In einem angenehm kühlen Raum diskutierten wir gestern mit rund 40 Gästen der Berliner Energietage die Kommunikation effizienter Gebäude. Als Energieblogger und Schreibtischtäter war es für Andreas Kühl und mich eine angenehme Abwechslung, dass wir ein größeres Gespräch am offenen Tisch von Angesicht zu Angesicht führen durften. Ich will mich für die Gesprächsfreudigkeit unserer Gäste bedanken – ein frontaler Vortrag wäre für uns ein „schreckliches“ Szenario geworden. Als Diskussionsergebnis verarbeite ich die Gedanken der Gäste und schmecke diese mit eigenen fachlichen Reflektionen in meiner PR-Küche ab.

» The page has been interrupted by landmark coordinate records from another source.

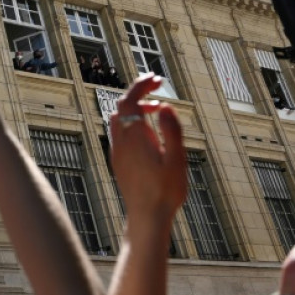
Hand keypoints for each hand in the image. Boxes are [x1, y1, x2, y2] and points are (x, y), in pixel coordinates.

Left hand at [110, 75, 186, 221]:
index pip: (130, 100)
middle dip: (138, 92)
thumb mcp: (176, 159)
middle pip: (122, 106)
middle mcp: (121, 141)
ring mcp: (117, 151)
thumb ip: (171, 130)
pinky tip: (147, 130)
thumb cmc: (165, 191)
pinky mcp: (118, 160)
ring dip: (135, 107)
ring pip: (118, 118)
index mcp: (135, 137)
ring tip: (157, 108)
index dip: (140, 85)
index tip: (156, 78)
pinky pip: (119, 131)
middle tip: (158, 86)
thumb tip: (165, 105)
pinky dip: (131, 121)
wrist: (146, 216)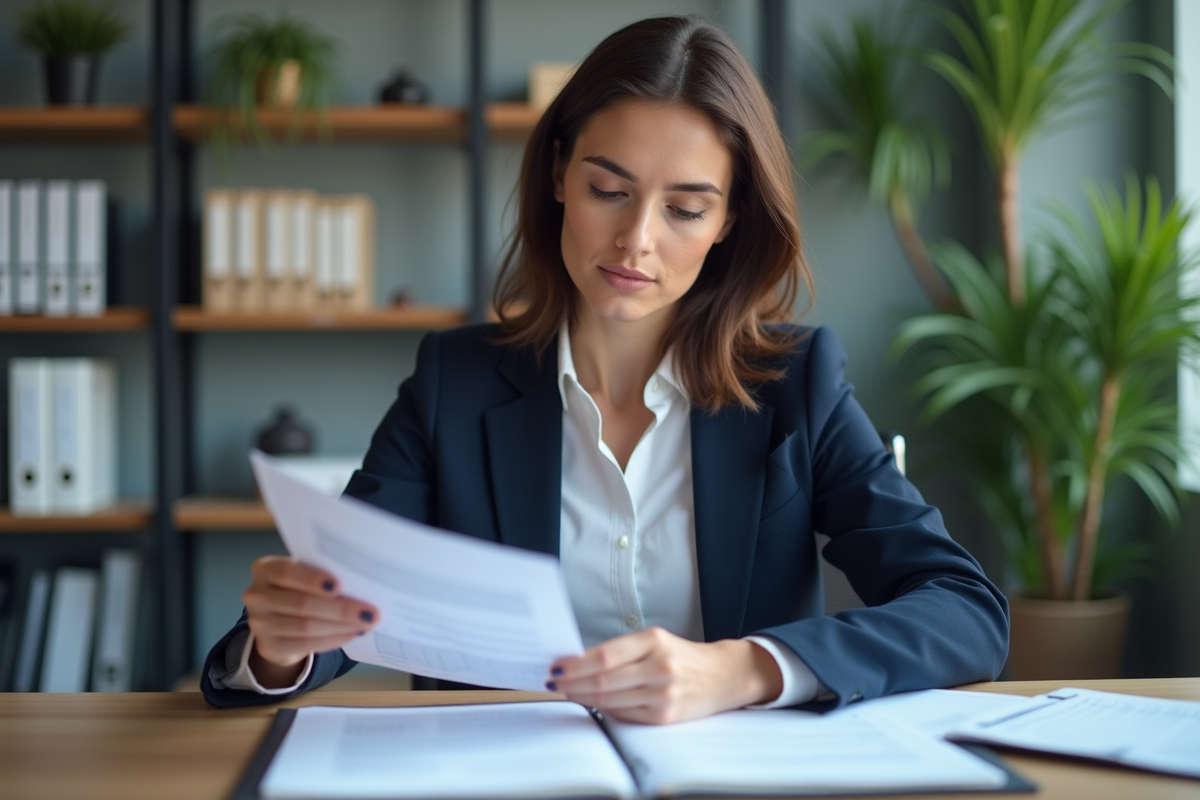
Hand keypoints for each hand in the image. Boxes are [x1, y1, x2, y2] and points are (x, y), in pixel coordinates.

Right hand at [242, 556, 379, 687]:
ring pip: (306, 626)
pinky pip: (305, 645)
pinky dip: (332, 640)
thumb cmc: (299, 588)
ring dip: (341, 627)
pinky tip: (350, 634)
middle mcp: (256, 595)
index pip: (286, 572)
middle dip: (340, 609)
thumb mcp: (303, 575)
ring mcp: (259, 623)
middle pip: (301, 604)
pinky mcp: (268, 646)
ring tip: (366, 624)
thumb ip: (322, 574)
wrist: (279, 619)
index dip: (312, 579)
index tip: (340, 586)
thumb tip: (360, 583)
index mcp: (264, 569)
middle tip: (370, 613)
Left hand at [546, 627, 782, 723]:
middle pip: (603, 680)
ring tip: (569, 692)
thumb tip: (578, 662)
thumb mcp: (656, 641)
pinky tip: (593, 703)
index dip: (575, 664)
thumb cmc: (683, 656)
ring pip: (610, 700)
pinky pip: (624, 715)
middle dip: (572, 684)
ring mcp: (663, 694)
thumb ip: (622, 651)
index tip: (557, 667)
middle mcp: (660, 667)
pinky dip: (604, 709)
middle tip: (555, 683)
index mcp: (655, 641)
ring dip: (584, 697)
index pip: (604, 655)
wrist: (722, 676)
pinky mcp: (665, 716)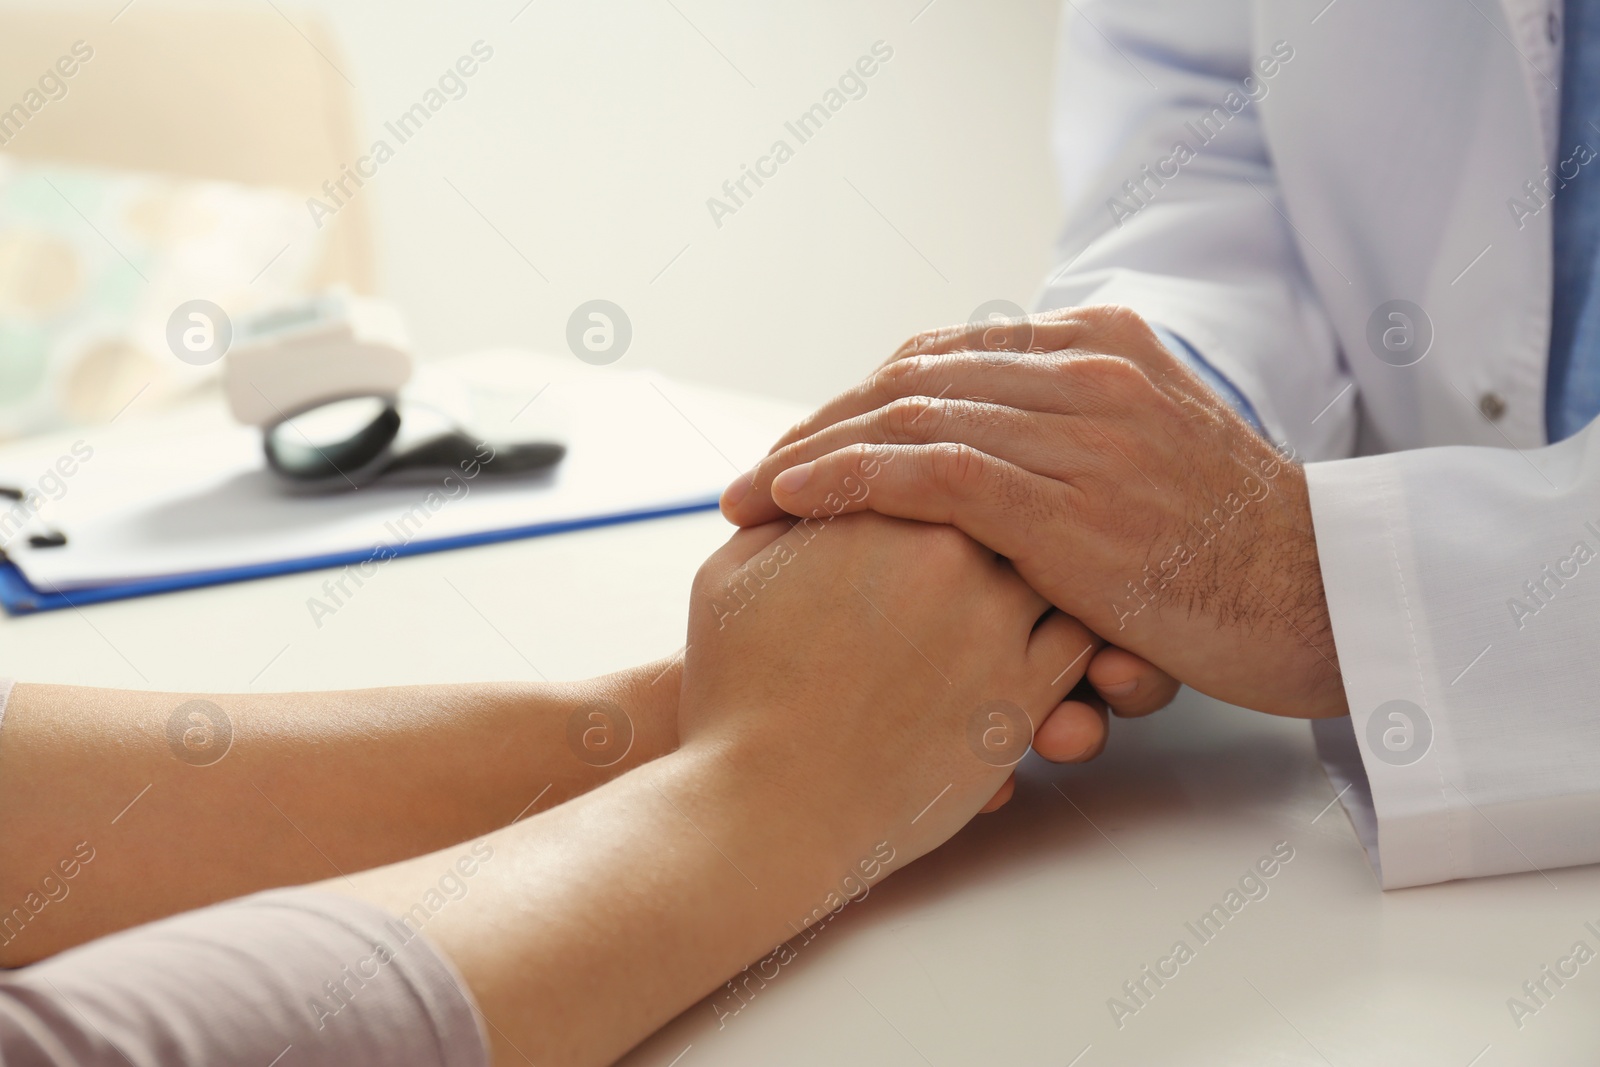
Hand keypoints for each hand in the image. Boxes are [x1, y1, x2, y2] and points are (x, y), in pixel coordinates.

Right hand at [678, 513, 1099, 870]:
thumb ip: (783, 516)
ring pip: (1061, 571)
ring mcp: (994, 626)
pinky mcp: (1020, 700)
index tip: (952, 501)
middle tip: (1011, 534)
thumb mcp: (730, 576)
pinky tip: (1054, 642)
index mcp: (879, 510)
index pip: (944, 461)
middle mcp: (949, 556)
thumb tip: (809, 480)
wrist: (760, 805)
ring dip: (1057, 573)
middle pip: (1013, 503)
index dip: (950, 477)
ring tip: (1049, 582)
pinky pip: (1081, 650)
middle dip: (1012, 518)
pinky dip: (1078, 641)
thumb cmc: (733, 694)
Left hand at [720, 306, 1345, 718]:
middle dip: (823, 423)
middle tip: (760, 470)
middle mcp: (1086, 372)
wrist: (1320, 599)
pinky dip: (845, 482)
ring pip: (906, 416)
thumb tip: (1003, 436)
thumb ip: (1086, 425)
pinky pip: (925, 474)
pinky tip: (790, 502)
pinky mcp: (1065, 503)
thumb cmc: (1233, 549)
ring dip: (810, 455)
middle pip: (913, 376)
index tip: (812, 441)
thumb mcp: (1164, 451)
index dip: (866, 397)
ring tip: (748, 494)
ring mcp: (1077, 432)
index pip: (949, 355)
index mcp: (1105, 347)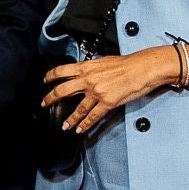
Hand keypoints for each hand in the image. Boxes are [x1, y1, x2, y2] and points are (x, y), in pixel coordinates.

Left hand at [42, 46, 178, 134]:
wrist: (143, 68)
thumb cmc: (127, 63)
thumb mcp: (104, 60)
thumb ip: (91, 68)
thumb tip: (84, 72)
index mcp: (87, 67)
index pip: (62, 70)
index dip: (50, 76)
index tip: (45, 81)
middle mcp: (89, 79)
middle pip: (63, 90)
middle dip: (51, 98)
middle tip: (45, 103)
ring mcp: (97, 92)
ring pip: (78, 108)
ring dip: (69, 119)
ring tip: (64, 125)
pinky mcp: (107, 102)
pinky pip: (93, 116)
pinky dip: (85, 124)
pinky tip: (80, 129)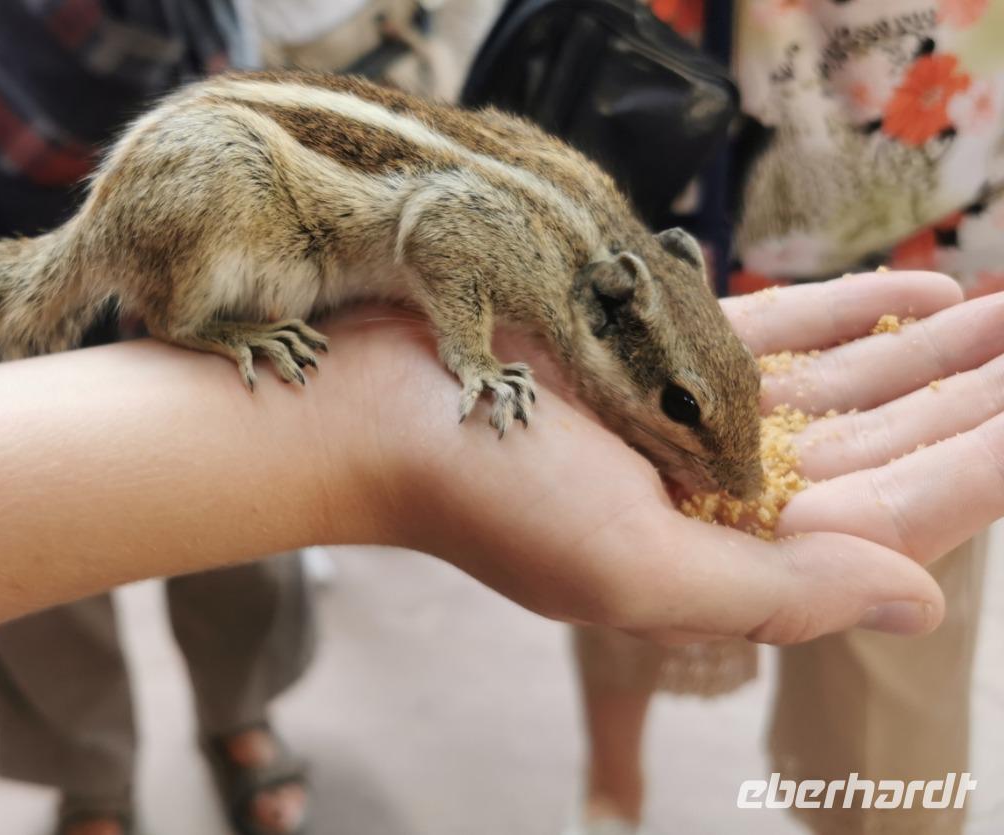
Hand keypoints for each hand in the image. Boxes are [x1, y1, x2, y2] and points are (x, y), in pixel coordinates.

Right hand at [343, 272, 1001, 643]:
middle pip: (877, 448)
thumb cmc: (487, 496)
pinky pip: (776, 330)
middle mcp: (716, 490)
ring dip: (932, 356)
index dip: (972, 475)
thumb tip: (917, 603)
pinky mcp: (657, 350)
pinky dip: (849, 310)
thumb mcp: (637, 571)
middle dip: (967, 407)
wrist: (370, 407)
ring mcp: (691, 413)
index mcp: (718, 557)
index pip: (881, 522)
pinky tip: (920, 291)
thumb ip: (779, 594)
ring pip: (842, 386)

Inhalte unserer Impulsreferate und weitere Artikel zur Veranstaltung finden Sie hier:
- Energynet.de: Mehr positiv kommunizieren zur Energieeffizienz von Gebäuden!
- Energynet.de: Läuft was schief in der Kommunikation der Energieeffizienz von Gebäuden?
- Energiezukunft.eu: Energieeffizienz durch bessere Kommunikation?
Wo kommt der Dämmwahn her?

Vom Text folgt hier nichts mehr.